Anhelina Lomachynska

Personal information
- Native name: Ангеліна Ломачинська
- Born: 2 September 1996 (age 29) Khmelnytskyi Oblast, Ukraine
- Occupation: Sports instructor
- Employer: Armed Forces of Ukraine

Sport
- Country: Ukraine
- Sport: Weightlifting
- Weight class: 49 kg

Medal record
Women's weightlifting
Representing Ukraine
European Championships
| Silver medal – second place | 2022 Tirana | 49 kg |
| Bronze medal – third place | 2023 Yerevan | 49 kg |
European Junior & U23 Championships
| Gold medal – first place | 2018 Zamość | U23 48 kg |
| Silver medal – second place | 2019 Bucharest | U23 49 kg |

= Anhelina Lomachynska =

Ukrainian weightlifter (born 1996)

Anhelina Lomachynska (Ангеліна Ломачинська, born 2 September 1996, Khmelnytskyi Oblast) is a Ukrainian weightlifter. She is a silver and bronze medalist of the European Weightlifting Championships.

== Career ==
Lomachynska participated in the 2017 Summer Universiade in Taipei where she finished 7th in the 48 kg category after lifting 73 kg in snatch and 87 in clean & jerk (160 in total). She won gold in the 48 kg category at the 2018 European U23 Championships. One year later, she was second.
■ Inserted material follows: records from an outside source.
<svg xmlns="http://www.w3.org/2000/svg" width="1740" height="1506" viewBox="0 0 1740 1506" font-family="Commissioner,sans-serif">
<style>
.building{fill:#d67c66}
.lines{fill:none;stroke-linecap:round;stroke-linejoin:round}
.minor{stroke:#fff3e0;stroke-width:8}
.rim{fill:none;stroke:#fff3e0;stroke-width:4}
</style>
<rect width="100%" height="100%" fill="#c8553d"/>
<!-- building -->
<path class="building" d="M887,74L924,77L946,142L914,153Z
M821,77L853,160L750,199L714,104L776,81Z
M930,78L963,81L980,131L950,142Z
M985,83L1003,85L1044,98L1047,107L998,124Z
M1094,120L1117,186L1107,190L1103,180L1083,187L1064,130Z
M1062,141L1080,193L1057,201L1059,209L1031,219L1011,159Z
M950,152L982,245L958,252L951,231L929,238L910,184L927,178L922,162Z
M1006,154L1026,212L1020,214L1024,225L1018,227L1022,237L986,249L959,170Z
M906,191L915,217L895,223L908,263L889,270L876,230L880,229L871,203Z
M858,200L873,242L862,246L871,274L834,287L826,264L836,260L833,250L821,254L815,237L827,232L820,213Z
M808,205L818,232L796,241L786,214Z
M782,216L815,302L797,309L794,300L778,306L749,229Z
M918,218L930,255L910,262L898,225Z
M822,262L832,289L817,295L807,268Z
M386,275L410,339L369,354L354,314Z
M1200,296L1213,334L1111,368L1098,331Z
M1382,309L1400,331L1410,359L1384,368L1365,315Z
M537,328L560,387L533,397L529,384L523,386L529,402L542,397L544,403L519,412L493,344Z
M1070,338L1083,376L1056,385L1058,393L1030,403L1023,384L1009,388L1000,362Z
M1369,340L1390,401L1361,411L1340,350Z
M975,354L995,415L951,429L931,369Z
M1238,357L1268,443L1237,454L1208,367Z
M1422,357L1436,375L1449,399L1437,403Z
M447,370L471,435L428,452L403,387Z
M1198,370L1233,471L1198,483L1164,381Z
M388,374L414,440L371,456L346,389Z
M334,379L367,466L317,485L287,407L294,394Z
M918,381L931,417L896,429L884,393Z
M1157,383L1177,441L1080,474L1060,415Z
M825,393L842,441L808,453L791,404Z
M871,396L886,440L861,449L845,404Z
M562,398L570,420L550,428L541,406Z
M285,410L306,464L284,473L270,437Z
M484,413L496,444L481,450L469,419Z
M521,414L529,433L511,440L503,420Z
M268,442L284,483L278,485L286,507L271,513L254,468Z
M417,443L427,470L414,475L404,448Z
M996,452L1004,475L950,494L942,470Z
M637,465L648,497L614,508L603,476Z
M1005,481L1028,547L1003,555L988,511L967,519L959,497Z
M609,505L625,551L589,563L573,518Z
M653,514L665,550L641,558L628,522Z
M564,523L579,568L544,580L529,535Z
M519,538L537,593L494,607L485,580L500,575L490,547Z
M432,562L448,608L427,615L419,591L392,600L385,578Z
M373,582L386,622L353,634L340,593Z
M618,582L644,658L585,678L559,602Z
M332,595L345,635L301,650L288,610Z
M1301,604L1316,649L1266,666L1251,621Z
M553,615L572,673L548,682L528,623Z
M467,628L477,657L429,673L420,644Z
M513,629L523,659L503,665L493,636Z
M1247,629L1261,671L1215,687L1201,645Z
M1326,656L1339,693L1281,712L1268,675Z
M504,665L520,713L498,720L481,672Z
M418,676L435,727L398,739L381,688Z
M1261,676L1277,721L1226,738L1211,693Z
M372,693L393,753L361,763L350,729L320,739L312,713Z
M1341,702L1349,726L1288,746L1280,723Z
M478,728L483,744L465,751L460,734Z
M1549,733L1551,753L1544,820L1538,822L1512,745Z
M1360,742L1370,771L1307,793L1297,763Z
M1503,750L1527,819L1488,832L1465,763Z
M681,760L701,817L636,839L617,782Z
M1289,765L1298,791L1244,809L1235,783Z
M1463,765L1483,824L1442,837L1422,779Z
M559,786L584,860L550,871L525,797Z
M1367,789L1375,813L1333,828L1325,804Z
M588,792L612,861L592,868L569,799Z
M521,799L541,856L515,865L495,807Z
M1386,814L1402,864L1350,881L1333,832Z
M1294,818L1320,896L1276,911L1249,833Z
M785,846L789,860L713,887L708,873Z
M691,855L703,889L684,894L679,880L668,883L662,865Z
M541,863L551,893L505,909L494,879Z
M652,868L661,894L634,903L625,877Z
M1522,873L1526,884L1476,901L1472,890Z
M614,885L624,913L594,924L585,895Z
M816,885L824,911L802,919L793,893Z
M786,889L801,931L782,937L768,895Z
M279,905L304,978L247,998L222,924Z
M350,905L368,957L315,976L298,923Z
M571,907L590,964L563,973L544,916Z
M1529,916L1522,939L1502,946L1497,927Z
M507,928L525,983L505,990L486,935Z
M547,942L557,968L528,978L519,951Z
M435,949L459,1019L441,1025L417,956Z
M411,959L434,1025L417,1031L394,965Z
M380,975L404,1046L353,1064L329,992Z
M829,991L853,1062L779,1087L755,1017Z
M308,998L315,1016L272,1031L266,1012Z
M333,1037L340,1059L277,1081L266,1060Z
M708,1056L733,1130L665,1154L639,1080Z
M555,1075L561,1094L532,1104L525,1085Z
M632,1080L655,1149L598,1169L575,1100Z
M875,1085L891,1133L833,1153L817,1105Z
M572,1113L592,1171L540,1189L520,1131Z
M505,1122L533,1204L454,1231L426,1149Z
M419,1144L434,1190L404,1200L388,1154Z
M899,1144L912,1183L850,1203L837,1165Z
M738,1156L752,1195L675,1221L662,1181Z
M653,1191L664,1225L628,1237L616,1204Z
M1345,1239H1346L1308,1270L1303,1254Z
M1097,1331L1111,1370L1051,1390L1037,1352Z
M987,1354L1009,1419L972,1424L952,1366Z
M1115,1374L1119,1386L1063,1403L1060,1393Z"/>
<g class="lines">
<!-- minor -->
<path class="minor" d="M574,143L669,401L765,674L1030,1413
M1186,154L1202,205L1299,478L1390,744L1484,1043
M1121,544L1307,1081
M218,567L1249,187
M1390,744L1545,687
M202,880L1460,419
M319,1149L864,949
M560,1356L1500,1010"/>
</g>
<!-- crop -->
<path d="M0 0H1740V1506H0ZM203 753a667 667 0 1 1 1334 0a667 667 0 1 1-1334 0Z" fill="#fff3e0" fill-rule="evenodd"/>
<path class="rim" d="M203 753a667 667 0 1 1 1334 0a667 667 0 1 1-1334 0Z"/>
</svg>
Lomachynska debuted at the senior level in 2021 when she finished 5th in the 45 kg category at the 2021 European Weightlifting Championships held in Moscow, Russia After she had changed the weight category to 49 kg, she won a silver medal at the 2022 European Weightlifting Championships held in Tirana, Albania.

Lomachynska won the bronze medal in the women's 49 kg event at the 2023 European Weightlifting Championships held in Yerevan, Armenia.

== Major results ==

| Year | Venue | Weight | Snatch (kg) |  |  |  | Clean & Jerk (kg) |  |  |  | Total | Rank |
| 1 | 2 | 3 | Rank | 1 | 2 | 3 | Rank |
European Championships
| 2021 | RUS Moscow, Russia | 45 kg | 67 | 69 | 69 | 3rd place, bronze medalist(s) | 82 | 82 | 85 | 5 | 149 | 5 |
| 2022 | ALB Tirana, Albania | 49 kg | 75 | 77 | 80 | 1st place, gold medalist(s) | 89 | 87 | 89 | 3rd place, bronze medalist(s) | 167 | 2nd place, silver medalist(s) |
| 2023 | ARM Yerevan, Armenia | 49 kg | 79 | 81 | 83 | 3rd place, bronze medalist(s) | 94 | 95 | 95 | 5 | 176 | 3rd place, bronze medalist(s) |

== Personal life ==
Lomachynska resides in Bila Tserkva and works as sports instructor for the Armed Forces of Ukraine.